10.6.2 Case Study: The XFree86 Server

The X windowing system is the engine that supports bitmapped displays on Unix machines. Unix applications running through a client machine with a bitmapped display get their input events through X and send screen-painting requests to it. Confusingly, X ’servers’ actually run on the client machine—they exist to serve requests to interact with the client machine’s display device. The applications sending those requests to the X server are called ’X clients’, even though they may be running on a server machine. And no, there is no way to explain this inverted terminology that is not confusing.

X servers have a forbiddingly complex interface to their environment. This is not surprising, as they have to deal with a wide range of complex hardware and user preferences. The environment queries common to all X servers, documented on the X(1) and Xserver(1) pages, therefore make a useful example for study. The implementation we examine here is XFree86, the X implementation used under Linux and several other open-source Unixes.

At startup, the XFree86 server examines a systemwide run-control file; the exact pathname varies between X builds on different platforms, but the basename is XF86Config. The XF86Config file has a shell-like syntax as described above. Example 10.2 is a sample section of an XF86Config file.

Example 10.2. X configuration example.

images

The XF86Config file describes the host machine’s display hardware (graphics card, monitor), keyboard, and pointing device (mouse/trackball/glidepad). It’s appropriate for this information to live in a systemwide run-control file, because it applies to all users of the machine.

Once X has acquired its hardware configuration from the run control file, it uses the value of the environment variable HOME to find two dotfiles in the calling user’s home directory. These files are .Xdefaults and .xinitrc.6

6 The .xinitrc is analogous to a Startup folder on Windows and other operating systems.

The .Xdefaults file specifies per-user, application-specific resources relevant to X (trivial examples of these might include font and foreground/background colors for a terminal emulator). The phrase ’relevant to X’ indicates a design problem, however. Collecting all these resource declarations in one place is convenient for inspecting and editing them, but it is not always clear what should be declared in .Xdefaults and what belongs in an application-specific dotfile. The .xinitrc file specifies the commands that should be run to initialize the user’s X desktop just after server startup. These programs will almost always include a window or session manager.
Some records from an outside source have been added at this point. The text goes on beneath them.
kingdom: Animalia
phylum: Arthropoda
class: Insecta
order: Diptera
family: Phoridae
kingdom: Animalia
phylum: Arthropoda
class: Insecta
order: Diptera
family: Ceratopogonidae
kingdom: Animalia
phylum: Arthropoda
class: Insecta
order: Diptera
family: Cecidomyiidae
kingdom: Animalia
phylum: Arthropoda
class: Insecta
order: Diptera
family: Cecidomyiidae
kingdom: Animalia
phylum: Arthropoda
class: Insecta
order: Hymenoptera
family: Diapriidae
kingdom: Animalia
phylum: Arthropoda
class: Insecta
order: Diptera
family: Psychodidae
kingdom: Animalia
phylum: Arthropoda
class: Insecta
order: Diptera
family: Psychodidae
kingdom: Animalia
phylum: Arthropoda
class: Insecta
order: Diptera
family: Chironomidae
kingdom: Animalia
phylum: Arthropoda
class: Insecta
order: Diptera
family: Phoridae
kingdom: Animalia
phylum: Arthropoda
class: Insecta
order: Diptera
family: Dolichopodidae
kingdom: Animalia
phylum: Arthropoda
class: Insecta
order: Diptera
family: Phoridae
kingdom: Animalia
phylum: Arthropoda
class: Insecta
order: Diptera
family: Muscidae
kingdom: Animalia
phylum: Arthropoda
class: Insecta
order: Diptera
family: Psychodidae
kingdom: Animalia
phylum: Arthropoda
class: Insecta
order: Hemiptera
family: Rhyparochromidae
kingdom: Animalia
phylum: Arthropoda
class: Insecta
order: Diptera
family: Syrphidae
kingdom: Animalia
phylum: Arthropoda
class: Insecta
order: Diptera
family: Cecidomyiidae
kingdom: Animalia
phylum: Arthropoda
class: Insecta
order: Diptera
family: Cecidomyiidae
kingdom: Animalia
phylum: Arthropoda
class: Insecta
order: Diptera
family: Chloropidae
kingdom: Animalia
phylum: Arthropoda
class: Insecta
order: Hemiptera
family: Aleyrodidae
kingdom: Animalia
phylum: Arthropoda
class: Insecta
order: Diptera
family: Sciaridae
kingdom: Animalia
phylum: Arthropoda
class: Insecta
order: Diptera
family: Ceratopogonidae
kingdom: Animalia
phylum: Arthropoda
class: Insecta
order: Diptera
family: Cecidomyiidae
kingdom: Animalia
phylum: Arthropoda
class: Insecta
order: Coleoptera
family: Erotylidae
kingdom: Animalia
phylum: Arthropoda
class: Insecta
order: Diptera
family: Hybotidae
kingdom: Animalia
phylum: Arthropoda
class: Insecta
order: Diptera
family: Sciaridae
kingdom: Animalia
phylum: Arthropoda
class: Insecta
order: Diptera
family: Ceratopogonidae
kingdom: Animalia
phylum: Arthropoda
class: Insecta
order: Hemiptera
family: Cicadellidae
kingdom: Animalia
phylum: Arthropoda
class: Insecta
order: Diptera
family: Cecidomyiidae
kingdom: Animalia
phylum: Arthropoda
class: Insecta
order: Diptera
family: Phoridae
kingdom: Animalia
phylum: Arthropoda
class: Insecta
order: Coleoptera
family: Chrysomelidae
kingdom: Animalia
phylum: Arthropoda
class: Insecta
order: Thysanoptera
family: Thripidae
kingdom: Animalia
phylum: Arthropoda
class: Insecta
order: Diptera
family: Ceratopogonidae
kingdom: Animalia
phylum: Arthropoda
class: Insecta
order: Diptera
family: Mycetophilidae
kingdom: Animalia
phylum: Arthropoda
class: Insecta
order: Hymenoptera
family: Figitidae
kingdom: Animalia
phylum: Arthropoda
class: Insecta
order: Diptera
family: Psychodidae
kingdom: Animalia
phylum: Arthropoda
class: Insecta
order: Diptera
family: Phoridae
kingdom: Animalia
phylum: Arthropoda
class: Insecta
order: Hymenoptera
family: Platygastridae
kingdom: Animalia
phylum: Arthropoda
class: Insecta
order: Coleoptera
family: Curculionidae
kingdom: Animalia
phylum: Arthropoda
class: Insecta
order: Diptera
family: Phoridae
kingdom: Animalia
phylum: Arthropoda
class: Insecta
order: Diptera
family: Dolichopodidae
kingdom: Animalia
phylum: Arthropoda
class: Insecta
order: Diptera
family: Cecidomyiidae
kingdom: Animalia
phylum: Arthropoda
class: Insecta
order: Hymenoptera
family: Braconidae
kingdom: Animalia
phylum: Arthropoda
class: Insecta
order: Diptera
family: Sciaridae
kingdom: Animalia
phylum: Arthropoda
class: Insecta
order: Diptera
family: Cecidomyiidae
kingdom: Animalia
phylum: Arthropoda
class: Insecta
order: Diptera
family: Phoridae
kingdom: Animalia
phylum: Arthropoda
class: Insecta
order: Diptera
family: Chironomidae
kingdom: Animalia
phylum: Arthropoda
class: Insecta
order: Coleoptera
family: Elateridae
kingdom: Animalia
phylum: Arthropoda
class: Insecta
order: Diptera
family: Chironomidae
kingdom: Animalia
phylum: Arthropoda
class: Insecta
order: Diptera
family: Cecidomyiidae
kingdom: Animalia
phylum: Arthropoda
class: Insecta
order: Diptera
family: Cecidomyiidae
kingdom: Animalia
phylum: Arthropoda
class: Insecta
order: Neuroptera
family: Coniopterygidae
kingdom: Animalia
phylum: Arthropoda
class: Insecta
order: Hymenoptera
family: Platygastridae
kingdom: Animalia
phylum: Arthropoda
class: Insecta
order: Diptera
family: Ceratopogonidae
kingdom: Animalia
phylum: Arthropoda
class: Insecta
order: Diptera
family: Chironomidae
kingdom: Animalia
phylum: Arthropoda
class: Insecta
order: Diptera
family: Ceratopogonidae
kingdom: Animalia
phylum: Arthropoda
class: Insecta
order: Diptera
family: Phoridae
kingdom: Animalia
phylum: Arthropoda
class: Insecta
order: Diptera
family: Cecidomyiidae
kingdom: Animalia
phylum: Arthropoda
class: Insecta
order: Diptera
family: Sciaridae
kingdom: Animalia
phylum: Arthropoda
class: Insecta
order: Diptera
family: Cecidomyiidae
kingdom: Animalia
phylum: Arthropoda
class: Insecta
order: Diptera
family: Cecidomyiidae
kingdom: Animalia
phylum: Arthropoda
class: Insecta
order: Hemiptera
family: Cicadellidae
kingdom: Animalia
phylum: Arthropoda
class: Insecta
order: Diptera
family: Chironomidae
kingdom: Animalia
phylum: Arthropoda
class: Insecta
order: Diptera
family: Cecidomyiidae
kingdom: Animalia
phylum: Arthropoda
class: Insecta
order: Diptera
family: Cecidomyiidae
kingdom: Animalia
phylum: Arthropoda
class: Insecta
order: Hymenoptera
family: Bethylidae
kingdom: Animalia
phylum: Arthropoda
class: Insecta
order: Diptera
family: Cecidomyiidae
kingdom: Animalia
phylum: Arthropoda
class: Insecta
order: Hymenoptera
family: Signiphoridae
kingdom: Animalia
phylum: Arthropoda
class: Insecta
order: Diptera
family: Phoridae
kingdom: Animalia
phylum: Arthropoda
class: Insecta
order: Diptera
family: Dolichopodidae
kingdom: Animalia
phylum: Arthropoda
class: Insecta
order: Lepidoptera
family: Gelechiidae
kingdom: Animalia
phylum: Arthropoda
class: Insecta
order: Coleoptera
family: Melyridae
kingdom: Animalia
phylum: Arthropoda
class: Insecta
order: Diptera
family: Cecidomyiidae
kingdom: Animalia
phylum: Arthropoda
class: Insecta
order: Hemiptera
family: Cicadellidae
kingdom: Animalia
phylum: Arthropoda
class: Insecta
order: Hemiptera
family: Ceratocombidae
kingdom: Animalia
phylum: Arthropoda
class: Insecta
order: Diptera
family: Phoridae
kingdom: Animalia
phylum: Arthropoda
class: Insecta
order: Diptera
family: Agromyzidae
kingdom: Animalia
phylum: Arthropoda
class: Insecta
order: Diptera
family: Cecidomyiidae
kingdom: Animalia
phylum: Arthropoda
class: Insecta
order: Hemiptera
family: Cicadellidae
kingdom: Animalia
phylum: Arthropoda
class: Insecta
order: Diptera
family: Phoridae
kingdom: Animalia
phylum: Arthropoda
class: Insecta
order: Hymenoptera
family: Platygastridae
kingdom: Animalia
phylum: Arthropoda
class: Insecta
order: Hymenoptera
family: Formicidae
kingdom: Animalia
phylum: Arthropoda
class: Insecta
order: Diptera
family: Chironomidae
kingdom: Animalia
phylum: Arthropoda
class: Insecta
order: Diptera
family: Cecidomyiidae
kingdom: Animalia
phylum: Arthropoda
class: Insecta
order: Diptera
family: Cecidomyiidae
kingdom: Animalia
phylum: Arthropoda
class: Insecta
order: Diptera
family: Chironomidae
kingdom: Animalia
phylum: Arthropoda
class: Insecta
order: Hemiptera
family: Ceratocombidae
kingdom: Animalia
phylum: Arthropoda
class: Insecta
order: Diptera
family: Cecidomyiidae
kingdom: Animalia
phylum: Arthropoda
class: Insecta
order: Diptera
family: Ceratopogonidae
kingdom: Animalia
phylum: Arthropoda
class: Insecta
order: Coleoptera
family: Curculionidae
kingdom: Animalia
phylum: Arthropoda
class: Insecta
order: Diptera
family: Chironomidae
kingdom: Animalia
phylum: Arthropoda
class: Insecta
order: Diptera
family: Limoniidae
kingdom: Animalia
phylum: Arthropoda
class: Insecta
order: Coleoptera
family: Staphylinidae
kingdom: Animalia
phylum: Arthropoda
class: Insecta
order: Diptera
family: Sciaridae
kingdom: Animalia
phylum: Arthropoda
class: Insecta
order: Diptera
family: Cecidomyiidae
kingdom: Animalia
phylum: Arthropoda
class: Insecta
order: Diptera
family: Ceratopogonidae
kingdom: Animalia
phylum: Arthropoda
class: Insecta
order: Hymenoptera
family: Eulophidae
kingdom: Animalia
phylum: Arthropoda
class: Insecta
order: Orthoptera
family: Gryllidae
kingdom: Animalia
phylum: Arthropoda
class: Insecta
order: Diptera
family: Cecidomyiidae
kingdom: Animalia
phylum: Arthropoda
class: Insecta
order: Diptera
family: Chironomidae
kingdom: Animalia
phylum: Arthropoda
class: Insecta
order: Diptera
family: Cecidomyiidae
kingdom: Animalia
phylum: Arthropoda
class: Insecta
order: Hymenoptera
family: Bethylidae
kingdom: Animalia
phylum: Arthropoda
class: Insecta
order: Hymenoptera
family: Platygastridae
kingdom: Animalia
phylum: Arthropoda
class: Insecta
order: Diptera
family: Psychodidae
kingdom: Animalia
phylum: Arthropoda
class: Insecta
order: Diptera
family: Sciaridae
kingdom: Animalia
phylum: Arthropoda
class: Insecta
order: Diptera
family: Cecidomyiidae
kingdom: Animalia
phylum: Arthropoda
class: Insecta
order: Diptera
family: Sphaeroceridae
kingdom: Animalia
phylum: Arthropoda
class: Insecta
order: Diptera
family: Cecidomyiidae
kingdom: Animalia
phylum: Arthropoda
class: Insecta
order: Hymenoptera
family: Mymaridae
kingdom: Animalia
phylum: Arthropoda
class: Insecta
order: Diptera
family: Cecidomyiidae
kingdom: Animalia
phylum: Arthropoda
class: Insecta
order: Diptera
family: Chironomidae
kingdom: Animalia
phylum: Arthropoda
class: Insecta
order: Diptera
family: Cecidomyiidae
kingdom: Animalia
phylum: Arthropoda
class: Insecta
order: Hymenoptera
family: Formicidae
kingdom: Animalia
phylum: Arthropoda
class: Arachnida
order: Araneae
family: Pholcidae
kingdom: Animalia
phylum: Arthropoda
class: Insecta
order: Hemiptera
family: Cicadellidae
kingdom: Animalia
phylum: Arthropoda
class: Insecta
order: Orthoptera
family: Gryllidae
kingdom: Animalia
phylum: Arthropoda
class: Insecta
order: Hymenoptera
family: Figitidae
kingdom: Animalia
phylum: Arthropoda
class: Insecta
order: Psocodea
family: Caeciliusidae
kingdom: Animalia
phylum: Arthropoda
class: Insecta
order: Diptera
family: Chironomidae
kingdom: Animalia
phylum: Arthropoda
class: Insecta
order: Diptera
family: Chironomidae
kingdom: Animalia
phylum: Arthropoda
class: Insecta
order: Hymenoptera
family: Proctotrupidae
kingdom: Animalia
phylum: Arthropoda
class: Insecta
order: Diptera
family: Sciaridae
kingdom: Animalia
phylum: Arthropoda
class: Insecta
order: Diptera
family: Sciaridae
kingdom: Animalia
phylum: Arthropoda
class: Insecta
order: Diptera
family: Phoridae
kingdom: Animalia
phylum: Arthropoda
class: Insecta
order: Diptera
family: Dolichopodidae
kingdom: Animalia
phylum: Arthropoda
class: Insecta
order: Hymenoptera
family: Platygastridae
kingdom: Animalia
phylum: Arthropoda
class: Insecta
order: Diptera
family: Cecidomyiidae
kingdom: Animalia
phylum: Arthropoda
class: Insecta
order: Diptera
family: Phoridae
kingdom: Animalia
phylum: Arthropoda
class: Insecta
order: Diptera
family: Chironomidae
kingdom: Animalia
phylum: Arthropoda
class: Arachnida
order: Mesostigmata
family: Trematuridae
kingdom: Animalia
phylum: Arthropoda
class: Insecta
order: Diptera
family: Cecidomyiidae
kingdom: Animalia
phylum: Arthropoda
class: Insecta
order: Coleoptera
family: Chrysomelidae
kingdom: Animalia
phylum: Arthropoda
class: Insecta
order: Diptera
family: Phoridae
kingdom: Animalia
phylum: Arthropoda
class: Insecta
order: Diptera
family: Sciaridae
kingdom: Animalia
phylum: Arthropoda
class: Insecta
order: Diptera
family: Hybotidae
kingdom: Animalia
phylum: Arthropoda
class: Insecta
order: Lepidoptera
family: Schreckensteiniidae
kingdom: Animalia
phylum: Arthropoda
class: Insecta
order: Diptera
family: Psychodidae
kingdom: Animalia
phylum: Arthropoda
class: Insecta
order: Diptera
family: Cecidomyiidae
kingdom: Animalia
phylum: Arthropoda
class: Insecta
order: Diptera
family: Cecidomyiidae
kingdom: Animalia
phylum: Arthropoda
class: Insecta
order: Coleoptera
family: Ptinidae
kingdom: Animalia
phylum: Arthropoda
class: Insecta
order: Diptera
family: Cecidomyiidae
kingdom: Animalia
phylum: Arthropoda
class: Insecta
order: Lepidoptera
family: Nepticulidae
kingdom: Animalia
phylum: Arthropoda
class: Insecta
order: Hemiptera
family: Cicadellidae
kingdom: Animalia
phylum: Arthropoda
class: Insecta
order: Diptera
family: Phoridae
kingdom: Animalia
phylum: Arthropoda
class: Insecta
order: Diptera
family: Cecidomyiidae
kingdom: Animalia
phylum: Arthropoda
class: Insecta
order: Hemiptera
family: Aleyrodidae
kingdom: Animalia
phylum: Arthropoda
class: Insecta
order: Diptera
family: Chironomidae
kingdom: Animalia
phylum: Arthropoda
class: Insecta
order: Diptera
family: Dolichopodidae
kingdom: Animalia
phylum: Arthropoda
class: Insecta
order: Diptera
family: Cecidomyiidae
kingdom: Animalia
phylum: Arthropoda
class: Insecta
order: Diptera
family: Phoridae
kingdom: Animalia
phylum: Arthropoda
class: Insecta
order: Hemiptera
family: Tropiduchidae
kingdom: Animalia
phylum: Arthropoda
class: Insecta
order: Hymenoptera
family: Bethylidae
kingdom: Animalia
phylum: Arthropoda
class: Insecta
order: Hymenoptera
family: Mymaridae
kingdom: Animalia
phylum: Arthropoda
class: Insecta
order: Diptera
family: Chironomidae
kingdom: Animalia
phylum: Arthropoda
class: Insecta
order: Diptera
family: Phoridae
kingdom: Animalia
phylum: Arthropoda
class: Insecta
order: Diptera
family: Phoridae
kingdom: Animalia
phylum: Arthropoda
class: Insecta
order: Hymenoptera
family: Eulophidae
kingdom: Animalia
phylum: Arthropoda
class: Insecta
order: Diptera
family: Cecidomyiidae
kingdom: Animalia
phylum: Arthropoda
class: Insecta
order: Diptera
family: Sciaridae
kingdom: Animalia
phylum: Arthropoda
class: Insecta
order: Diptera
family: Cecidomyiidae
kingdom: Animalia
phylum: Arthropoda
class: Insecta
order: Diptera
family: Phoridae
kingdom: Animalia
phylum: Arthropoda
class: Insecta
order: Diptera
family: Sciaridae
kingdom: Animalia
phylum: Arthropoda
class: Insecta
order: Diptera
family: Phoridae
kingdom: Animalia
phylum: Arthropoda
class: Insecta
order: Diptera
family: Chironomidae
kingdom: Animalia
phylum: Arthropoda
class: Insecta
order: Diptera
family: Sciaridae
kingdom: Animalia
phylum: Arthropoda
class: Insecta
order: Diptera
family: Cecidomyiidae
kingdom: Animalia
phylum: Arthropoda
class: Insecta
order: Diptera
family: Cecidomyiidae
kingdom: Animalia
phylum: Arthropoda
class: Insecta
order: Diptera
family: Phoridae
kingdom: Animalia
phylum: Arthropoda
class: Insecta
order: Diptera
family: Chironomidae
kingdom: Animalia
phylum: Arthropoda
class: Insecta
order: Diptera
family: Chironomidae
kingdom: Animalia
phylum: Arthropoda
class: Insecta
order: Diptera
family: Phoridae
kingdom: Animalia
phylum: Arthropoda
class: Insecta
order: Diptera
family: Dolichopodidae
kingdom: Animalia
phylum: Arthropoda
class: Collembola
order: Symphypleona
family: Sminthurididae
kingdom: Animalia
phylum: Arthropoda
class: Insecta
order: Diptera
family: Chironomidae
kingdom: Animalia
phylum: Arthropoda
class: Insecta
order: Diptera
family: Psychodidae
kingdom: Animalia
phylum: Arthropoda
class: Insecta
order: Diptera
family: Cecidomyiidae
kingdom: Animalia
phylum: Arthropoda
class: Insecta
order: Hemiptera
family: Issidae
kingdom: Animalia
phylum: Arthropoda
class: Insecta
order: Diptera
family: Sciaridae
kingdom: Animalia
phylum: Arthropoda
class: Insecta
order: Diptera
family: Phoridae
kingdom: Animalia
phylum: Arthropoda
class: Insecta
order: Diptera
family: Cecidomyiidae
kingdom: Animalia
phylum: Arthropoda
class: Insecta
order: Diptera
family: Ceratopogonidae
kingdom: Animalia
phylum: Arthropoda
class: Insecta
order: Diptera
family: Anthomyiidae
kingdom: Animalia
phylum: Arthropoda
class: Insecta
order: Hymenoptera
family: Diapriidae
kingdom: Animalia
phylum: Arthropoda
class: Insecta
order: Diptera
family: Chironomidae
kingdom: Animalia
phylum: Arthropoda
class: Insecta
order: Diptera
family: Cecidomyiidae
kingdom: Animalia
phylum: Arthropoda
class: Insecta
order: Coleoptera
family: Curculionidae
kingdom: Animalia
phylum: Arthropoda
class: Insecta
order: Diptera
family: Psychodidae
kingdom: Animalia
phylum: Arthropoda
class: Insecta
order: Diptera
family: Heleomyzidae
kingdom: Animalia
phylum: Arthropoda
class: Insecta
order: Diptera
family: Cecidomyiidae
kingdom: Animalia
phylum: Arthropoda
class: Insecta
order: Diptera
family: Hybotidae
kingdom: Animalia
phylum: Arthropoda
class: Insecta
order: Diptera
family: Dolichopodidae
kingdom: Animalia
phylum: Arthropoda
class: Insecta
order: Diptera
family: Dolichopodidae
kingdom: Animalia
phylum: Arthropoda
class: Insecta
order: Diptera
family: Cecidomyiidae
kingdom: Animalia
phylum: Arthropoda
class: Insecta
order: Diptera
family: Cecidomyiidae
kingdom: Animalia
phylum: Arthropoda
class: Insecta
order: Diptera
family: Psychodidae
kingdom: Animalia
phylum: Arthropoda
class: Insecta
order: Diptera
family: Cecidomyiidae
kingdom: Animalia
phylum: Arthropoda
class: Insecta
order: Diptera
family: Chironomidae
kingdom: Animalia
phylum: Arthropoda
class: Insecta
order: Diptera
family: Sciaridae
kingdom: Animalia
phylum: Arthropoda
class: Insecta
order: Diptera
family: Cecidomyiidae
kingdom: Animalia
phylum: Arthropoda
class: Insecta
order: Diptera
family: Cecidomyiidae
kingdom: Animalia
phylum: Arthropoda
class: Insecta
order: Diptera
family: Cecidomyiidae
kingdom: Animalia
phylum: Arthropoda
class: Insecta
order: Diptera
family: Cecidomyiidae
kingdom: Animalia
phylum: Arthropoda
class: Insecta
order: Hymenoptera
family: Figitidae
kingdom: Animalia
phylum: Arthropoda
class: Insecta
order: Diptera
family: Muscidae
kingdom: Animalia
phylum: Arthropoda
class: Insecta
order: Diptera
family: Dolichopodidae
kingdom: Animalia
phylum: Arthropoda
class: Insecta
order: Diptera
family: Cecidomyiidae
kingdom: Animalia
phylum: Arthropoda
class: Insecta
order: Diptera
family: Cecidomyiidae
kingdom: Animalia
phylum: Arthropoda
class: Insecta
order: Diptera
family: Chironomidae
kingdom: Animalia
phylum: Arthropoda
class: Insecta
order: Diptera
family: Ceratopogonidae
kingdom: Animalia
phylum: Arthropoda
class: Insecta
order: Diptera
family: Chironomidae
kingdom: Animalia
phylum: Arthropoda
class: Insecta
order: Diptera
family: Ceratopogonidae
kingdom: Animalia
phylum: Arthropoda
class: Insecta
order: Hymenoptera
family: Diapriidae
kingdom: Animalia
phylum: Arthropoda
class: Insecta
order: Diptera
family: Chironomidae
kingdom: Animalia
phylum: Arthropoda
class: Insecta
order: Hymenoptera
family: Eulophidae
X servers have a large set of command-line options. Some of these, such as the -fp (font path) option, override the XF86Config. Some are intended to help track server bugs, such as the -audit option; if these are used at all, they are likely to vary quite frequently between test runs and are therefore poor candidates to be included in a run-control file. A very important option is the one that sets the server’s display number. Multiple servers may run on a host provided each has a unique display number, but all instances share the same run-control file(s); thus, the display number cannot be derived solely from those files.

10.7 On Breaking These Rules

The conventions described in this chapter are not absolute, but violating them will increase friction costs for users and developers in the future. Break them if you must—but be sure you know exactly why you are doing so before you do it. And if you do break them, make sure that attempts to do things in conventional ways break noisily, giving proper error feedback in accordance with the Rule of Repair.